━━━━━ ZITIERTER TEXT

Wenn Jugendliche im Internet hassen - Das Schweizer ElternMagazin Fritz+Fränzi
Merken
Drucken

Wenn Jugendliche im Internet hassen

Lesedauer: 6 Minuten
Beschimpft, ausgeschlossen, ausgelacht: Mobbing ist für jedes Kind, für jeden Jugendlichen ein Trauma – besonders wenn es online und in den sozialen Netzwerken stattfindet. Dort entfaltet Mobbing eine neue Dimension: Psychoterror, der Kinder in den Suizid treiben kann. Prävention und ein frühes Eingreifen sind entscheidend. 
Der Satz im Whats-App-Gruppenchat tut beim Lesen weh: «Ach leg dich einfach untern Zug, hilfst uns allen damit», schreibt Luca seinem Mitschüler Marius. «Da würde er sich selber und der Welt einen Gefallen tun», doppelt Luca nach. «Von der Brücke springen wär auch ok. Aber dafür hat der auch nicht die Eier». Der Grund für diese Hetze ist banal. Offenbar hat sich Marius zu oft im Unterricht gemeldet. Der Satz hat nur ein Ziel: Marius fertigzumachen. «
Wie beim Mobbing im Klassenzimmer oder auf dem Schulhof besteht das Ziel der Cybermobber darin, ihr Opfer über einen längeren Zeitraum hinweg zu zer stören », sagt Cybermobbing-Expertin Catarina Katzer. Sie ist eine der führenden Forscherinnen auf dem Gebiet der Cyberpsychologie.

Jeder vierte Jugendliche wurde schon Opfer von Cybermobbing

Cybermobbing gehört zu den am meisten diskutierten Themen in den Medien. Weil es keine allgemeingültige Definition von Cybermobbing gibt, variieren die Angaben über die Zahl der Betroffenen stark. Die aktuellsten Zahlen liefert die JAMES-Studie von 2016, die sich seit vielen Jahren mit dem Medienumgang von Schweizer Jugendlichen beschäftigt. «Ist es schon vorgekommen, dass über dich Falsches oder Beleidigendes im Internet verbreitet wurde?», wollten die Macher der Schweizer Studie im letzten Jahr von Jugendlichen zwischen 12 und 19 Jahren wissen. Und: «Ist es schon vorgekommen, dass Dich jemand im Internet fertigmachen wollte?» Laut Gregor Waller, Projektleiter der JAMES-Studie, haben 24 Prozent eine der beiden Fragen mit Ja beantwortet. Das bedeutet: Jeder vierte Jugendliche in der Schweiz wurde schon Opfer von Cybermobbing.

━━━━━━━━━━
━━━━━ BEREITGESTELLTES MATERIAL

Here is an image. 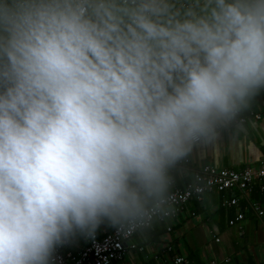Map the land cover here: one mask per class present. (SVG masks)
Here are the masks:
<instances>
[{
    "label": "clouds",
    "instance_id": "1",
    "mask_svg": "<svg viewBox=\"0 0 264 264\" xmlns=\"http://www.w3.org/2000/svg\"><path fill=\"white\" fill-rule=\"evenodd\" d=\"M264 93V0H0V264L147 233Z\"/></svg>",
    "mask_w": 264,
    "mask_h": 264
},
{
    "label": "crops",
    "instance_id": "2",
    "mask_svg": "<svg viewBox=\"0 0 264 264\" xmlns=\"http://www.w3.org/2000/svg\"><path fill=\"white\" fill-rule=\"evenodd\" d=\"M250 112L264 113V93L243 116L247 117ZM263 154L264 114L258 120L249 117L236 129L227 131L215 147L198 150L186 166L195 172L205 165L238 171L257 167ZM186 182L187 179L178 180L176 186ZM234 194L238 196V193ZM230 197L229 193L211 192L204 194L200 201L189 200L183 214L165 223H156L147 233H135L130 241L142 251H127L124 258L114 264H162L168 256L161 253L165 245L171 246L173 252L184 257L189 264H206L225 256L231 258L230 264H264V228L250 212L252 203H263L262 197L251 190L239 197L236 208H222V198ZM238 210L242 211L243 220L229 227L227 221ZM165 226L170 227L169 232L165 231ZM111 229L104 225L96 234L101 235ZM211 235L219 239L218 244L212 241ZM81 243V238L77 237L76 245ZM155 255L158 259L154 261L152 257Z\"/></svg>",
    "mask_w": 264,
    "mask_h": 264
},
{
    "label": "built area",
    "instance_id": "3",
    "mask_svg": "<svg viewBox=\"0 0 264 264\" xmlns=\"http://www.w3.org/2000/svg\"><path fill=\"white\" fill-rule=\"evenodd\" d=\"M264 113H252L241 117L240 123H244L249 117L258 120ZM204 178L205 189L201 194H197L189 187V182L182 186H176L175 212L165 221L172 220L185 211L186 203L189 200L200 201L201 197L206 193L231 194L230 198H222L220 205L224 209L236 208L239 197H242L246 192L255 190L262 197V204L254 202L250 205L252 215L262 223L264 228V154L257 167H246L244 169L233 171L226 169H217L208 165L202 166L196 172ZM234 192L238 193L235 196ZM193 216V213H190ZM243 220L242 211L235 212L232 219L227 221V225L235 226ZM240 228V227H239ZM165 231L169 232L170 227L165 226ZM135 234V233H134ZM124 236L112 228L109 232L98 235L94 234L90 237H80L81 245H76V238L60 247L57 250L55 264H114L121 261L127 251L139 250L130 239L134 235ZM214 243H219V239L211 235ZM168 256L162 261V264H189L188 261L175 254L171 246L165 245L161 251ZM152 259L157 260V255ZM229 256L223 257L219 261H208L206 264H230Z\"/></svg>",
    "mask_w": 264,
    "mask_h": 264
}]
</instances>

━━━━━━━━━━

_AUFGABEN_
A. Schreib aus dem Text über Cybermobbing das Stück von „Lesedauer: 6 Minuten“ bis „Eingreifen sind entscheidend.“ wortgetreu ab.
B. Führe den Text über Cybermobbing nach seinem letzten Satz weiter.
Die Einträge sind eigenständiges Material und gehören nicht zum Text über Cybermobbing.

_LÖSUNGEN_
A.
Lesedauer: 6 Minuten
Beschimpft, ausgeschlossen, ausgelacht: Mobbing ist für jedes Kind, für jeden Jugendlichen ein Trauma – besonders wenn es online und in den sozialen Netzwerken stattfindet. Dort entfaltet Mobbing eine neue Dimension: Psychoterror, der Kinder in den Suizid treiben kann. Prävention und ein frühes Eingreifen sind entscheidend.

B.
Online-Dossier Mobbing

Dieser Artikel gehört zu unserem
Dieser Artikel gehört zu unserem Online-Dossier zum Thema Mobbing. Erfahren Sie mehr darüber, wie Mobbing entsteht und was Sie als Eltern tun können. 


Wie beim «klassischen» Mobbing sind mehrere Personen oder Gruppen am Cybermobbing beteiligt, die sich aus den Tätern, dem Opfer und den Bystandern (den Zuschauern, Duldern) zusammensetzen. Die Auslöser für den gruppendynamischen Prozess Mobbing sind vielfältig: «Aus einer harmlosen, online geposteten Neckerei kann sich eine Hassposting-Lawine entwickeln, die gar nicht im Sinne des Absenders war», sagt Medienwissenschaftler Martin Hermida. Die Motivation der Mobber ist jedoch oft dieselbe: «Ob online oder offline – Täter wollen Anerkennung», sagt Catarina Katzer. Auch Spass und Langeweile seien häufige Motive für Cybermobbing.
Bei manchen Jugendlichen ist die Verzweiflung so gross, dass sie nicht mehr leben wollen. Der Suizid der 15-jährigen Kanadierin Amanda Todd ist ein tragischer Fall von vielen. Das Mädchen nahm sich das Leben, nachdem es wegen eines im Netz verbreiteten Nacktfotos über Monate hinweg online gemobbt worden war.

Cybermbobbing zerstört das soziale Leben eines Jugendlichen

Cybermobbing hört im Gegensatz zum klassischen Mobbing nie auf Mobbing und Cybermobbing laufen meist parallel. Trotzdem unterscheidet sich Cybermobbing in vier Punkten vom klassischen Mobbing:

  • Der Anonymitätsgrad bei Cybermobbing ist sehr hoch. Das Opfer sieht den oder die Täter nicht – was sein Ohnmachtsgefühl verstärkt.
  • Das Publikum kann von überall zusehen.
  • Cybermobbing verschwindet nicht. Videos, Fotos, Hasspostings können nie ganz gelöscht werden.
  • Cybermobbing-Opfer haben keinen Schutzraum. Jugendliche sind heute fast rund um die Uhr online. Die Täter kommen über das Smartphone und den PC bis ins Kinderzimmer.
Dass viele Jugendliche ihren Selbstwert an ihr Image in sozialen Netzwerken koppeln, erhöht den Psychoterror, der von Cybermobbing ausgeht. Mobbing zerstört das soziale Leben eines Jugendlichen Stück für Stück: Was mit Selbstzweifeln und Schlaflosigkeit beginnt, kann sich schnell zur Isolation und Depression entwickeln.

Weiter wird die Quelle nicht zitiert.